*** Opening SUPPLIED ENTRIES ***

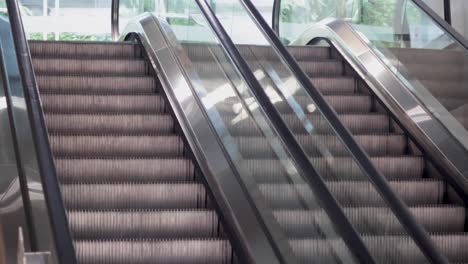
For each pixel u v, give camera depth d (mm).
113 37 13195
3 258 4859
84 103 7609
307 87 6484
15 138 5613
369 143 7211
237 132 6570
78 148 6855
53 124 7199
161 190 6246
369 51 8391
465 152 6645
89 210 5867
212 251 5652
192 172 6621
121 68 8453
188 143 6793
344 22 9148
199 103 7242
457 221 6391
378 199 5406
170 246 5598
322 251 5199
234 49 7145
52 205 4750
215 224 5984
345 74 8602
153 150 6930
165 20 9203
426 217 6344
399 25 8078
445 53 7207
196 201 6285
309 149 6359
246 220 5789
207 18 7688
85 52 8898
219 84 7145
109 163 6531
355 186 5676
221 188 6137
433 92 7324
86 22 15117
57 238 4480
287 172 5730
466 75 6840
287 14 12148
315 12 10938
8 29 7395
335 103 7848
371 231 5430
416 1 7844
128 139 6926
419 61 7613
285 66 7000
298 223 5484
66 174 6453
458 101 6957
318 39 9453
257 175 6070
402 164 6941
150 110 7680
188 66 7836
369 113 7711
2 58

*** Closing SUPPLIED ENTRIES ***

WORK INSTRUCTION: Repeat, without changes, every line from the one that contains "86 22 15117" through the final line of the data.

EXERCISE RESPONSE:
86 22 15117
57 238 4480
287 172 5730
466 75 6840
287 14 12148
315 12 10938
8 29 7395
335 103 7848
371 231 5430
416 1 7844
128 139 6926
419 61 7613
285 66 7000
298 223 5484
66 174 6453
458 101 6957
318 39 9453
257 175 6070
402 164 6941
150 110 7680
188 66 7836
369 113 7711
2 58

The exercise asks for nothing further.